Table of Contents

Two-point Correlation Function

To extract the Baryon Acoustic Oscillation (BAO) signal from a survey of millions of galaxies, cosmologists need a robust statistical tool to measure how those galaxies cluster together. The primary tool for this is the two-point correlation function, denoted as $\xi(r)$.

Fundamentally, $\xi(r)$ quantifies the excess probability of finding two galaxies separated by a specific distance $r$, compared to a completely random, uniform distribution of galaxies.

Mathematical Definition

Imagine a Universe with a mean galaxy number density of $\bar{n}$. If we randomly drop two infinitesimal volume elements, $dV_1$ and $dV_2$, separated by a distance $r$, the probability $dP$ of finding one galaxy in $dV_1$ and another in $dV_2$ is given by:

$$dP = \bar{n}^2 [1 + \xi(r)] dV_1 dV_2$$

If $\xi(r) = 0$: The galaxies are distributed completely randomly (a Poisson distribution). The probability is just $\bar{n}^2 dV_1 dV_2$.
If $\xi(r) > 0$: The galaxies are clustered. You are more likely to find a pair of galaxies at this separation than you would by chance. Gravity naturally drives $\xi(r)$ to be positive at small scales.
If $\xi(r) < 0$: The galaxies are anti-correlated. You are less likely to find a pair at this distance than in a random distribution (e.g., due to vast cosmic voids).

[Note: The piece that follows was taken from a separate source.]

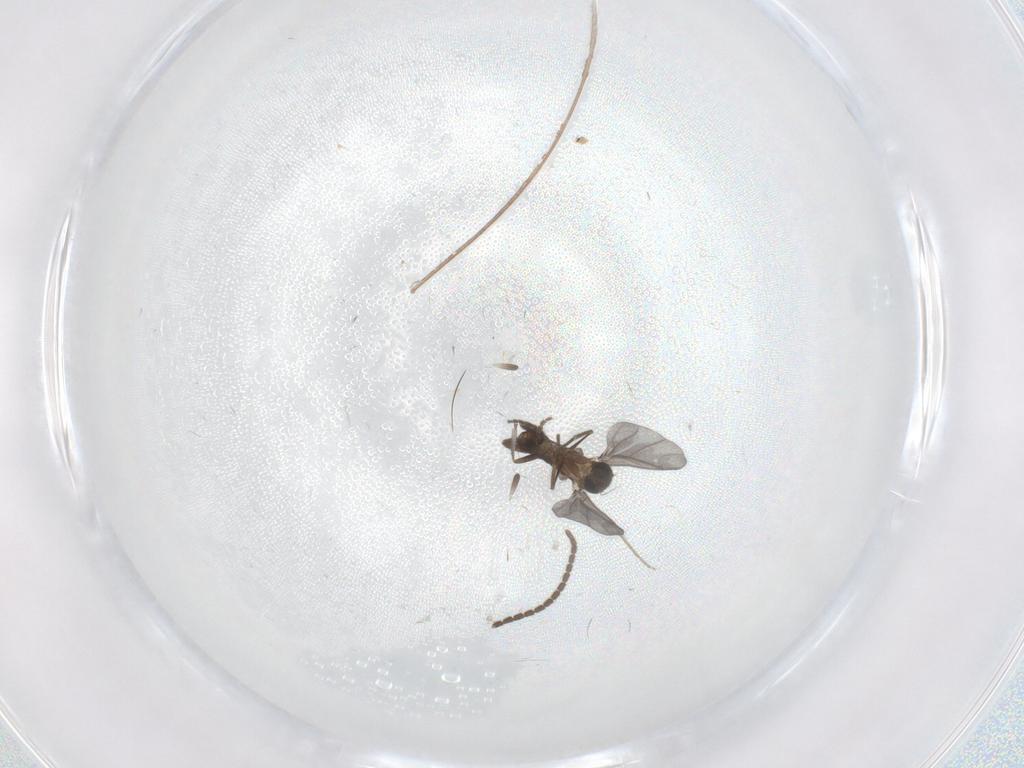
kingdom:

Practical Estimation: The Landy-Szalay Estimator

In practice, cosmologists do not have an infinite Universe to measure; they have a finite survey with complex boundaries, varying observation depths, and instrumental artifacts.

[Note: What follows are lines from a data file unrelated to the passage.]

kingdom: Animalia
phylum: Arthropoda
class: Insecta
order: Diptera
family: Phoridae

To calculate $\xi(r)$ from real data, observers generate a “Random” catalog—a simulated dataset of points distributed completely randomly, but matching the exact 3D geometry and selection effects of the actual “Data” survey. They then count the number of pairs separated by a distance $r$.

The standard method used in modern cosmology is the Landy-Szalay estimator:

$$\hat{\xi}(r) = \frac{DD(r) - 2DR(r) + RR(r)}{RR(r)}$$

Where: * $DD(r)$ is the number of Data-Data pairs separated by distance $r$. * $DR(r)$ is the number of Data-Random pairs. * $RR(r)$ is the number of Random-Random pairs.

*(Note: These pair counts are normalized by the total number of possible pairs in each catalog).*

Relationship to the Power Spectrum $P(k)$

In cosmology, it is often mathematically convenient to work in Fourier space rather than configuration (real) space. The Fourier transform equivalent of the two-point correlation function is the Matter Power Spectrum, $P(k)$, where $k$ is the wavenumber ($k \sim 2\pi/r$).

For a statistically isotropic Universe (where clustering depends only on the magnitude of the distance $r$, not the direction), the two-point correlation function is the Fourier transform of the power spectrum:

$$\xi(r) = \frac{1}{2\pi^2} \int_0^{\infty} P(k) \frac{\sin(kr)}{kr} k^2 dk$$

Both $\xi(r)$ and $P(k)$ contain the exact same physical information, but they suffer from different observational systematics, so cosmologists usually measure both to cross-check their results.

The BAO Peak in the Correlation Function

As established in the previous section, the physics of the early Universe created a spherical shell of baryons at the comoving sound horizon, $r_s \approx 147$ Mpc.

Because galaxies preferentially form in regions of high dark matter and baryon density, this primordial shell leaves a distinct imprint on the late-time distribution of galaxies. When we plot $\xi(r)$ for millions of galaxies, we see a smooth, exponential decay at small scales (due to standard gravitational clustering), interrupted by a distinct, localized “bump” or peak at exactly $r \approx 147$ Mpc.

This single peak in the 2PCF is the statistical manifestation of the acoustic waves stalling at recombination, and precisely locating the center of this peak at different redshifts is how the Universe’s expansion history is mapped.

Fig 1: BAO peak from the 2-point correlation function.